:: HOW TO COMPLETE THIS TASK ::
In your copy, repeat the records exactly and leave out the pictures.

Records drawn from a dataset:
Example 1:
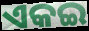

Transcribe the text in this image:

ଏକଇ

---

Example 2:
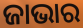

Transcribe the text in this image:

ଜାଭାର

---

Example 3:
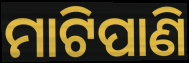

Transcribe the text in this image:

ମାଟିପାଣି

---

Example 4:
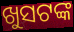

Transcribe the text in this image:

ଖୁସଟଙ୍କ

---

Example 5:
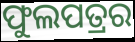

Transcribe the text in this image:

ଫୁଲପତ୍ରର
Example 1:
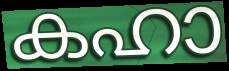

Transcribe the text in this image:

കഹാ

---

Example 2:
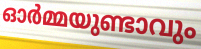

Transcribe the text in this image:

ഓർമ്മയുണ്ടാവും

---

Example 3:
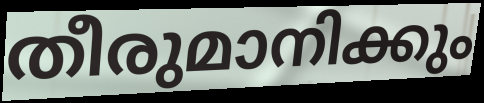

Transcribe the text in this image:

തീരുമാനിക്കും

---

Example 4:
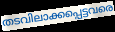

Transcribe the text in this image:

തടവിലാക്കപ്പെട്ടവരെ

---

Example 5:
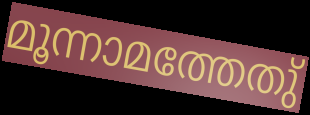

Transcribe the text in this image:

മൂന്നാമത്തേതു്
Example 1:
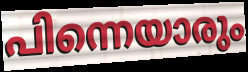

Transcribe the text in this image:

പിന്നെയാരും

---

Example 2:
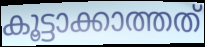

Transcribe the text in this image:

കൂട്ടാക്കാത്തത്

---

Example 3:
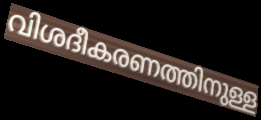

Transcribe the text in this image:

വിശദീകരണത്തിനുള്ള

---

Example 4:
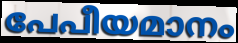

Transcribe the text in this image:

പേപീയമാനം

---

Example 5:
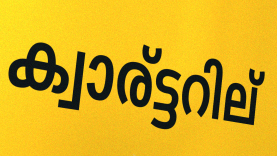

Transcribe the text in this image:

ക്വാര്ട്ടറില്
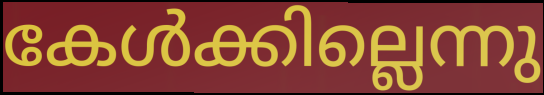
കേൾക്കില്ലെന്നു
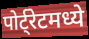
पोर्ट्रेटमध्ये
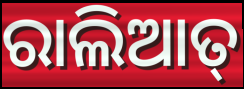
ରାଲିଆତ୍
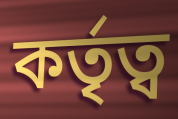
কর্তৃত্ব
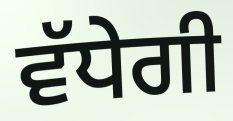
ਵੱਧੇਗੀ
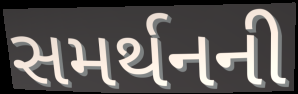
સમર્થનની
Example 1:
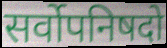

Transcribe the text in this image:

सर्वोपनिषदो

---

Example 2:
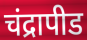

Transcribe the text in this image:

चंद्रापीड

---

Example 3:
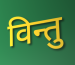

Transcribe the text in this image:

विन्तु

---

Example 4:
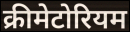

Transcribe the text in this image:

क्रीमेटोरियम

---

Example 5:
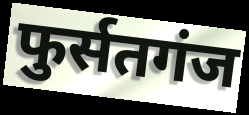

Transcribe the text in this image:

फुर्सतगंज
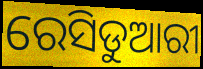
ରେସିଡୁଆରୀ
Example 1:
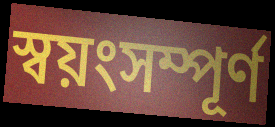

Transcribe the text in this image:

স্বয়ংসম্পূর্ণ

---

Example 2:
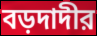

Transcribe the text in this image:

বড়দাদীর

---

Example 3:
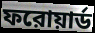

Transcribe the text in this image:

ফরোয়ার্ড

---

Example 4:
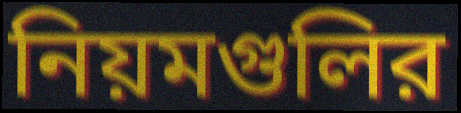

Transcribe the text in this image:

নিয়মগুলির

:: ANSWER BOX ::
Example 1:

Transcribe the text in this image:

ଏକଇ

---

Example 2:

Transcribe the text in this image:

ଜାଭାର

---

Example 3:

Transcribe the text in this image:

ମାଟିପାଣି

---

Example 4:

Transcribe the text in this image:

ଖୁସଟଙ୍କ

---

Example 5:

Transcribe the text in this image:

ଫୁଲପତ୍ରର
Example 1:

Transcribe the text in this image:

കഹാ

---

Example 2:

Transcribe the text in this image:

ഓർമ്മയുണ്ടാവും

---

Example 3:

Transcribe the text in this image:

തീരുമാനിക്കും

---

Example 4:

Transcribe the text in this image:

തടവിലാക്കപ്പെട്ടവരെ

---

Example 5:

Transcribe the text in this image:

മൂന്നാമത്തേതു്
Example 1:

Transcribe the text in this image:

പിന്നെയാരും

---

Example 2:

Transcribe the text in this image:

കൂട്ടാക്കാത്തത്

---

Example 3:

Transcribe the text in this image:

വിശദീകരണത്തിനുള്ള

---

Example 4:

Transcribe the text in this image:

പേപീയമാനം

---

Example 5:

Transcribe the text in this image:

ക്വാര്ട്ടറില്
കേൾക്കില്ലെന്നു
पोर्ट्रेटमध्ये
ରାଲିଆତ୍
কর্তৃত্ব
ਵੱਧੇਗੀ
સમર્થનની
Example 1:

Transcribe the text in this image:

सर्वोपनिषदो

---

Example 2:

Transcribe the text in this image:

चंद्रापीड

---

Example 3:

Transcribe the text in this image:

विन्तु

---

Example 4:

Transcribe the text in this image:

क्रीमेटोरियम

---

Example 5:

Transcribe the text in this image:

फुर्सतगंज
ରେସିଡୁଆରୀ
Example 1:

Transcribe the text in this image:

স্বয়ংসম্পূর্ণ

---

Example 2:

Transcribe the text in this image:

বড়দাদীর

---

Example 3:

Transcribe the text in this image:

ফরোয়ার্ড

---

Example 4:

Transcribe the text in this image:

নিয়মগুলির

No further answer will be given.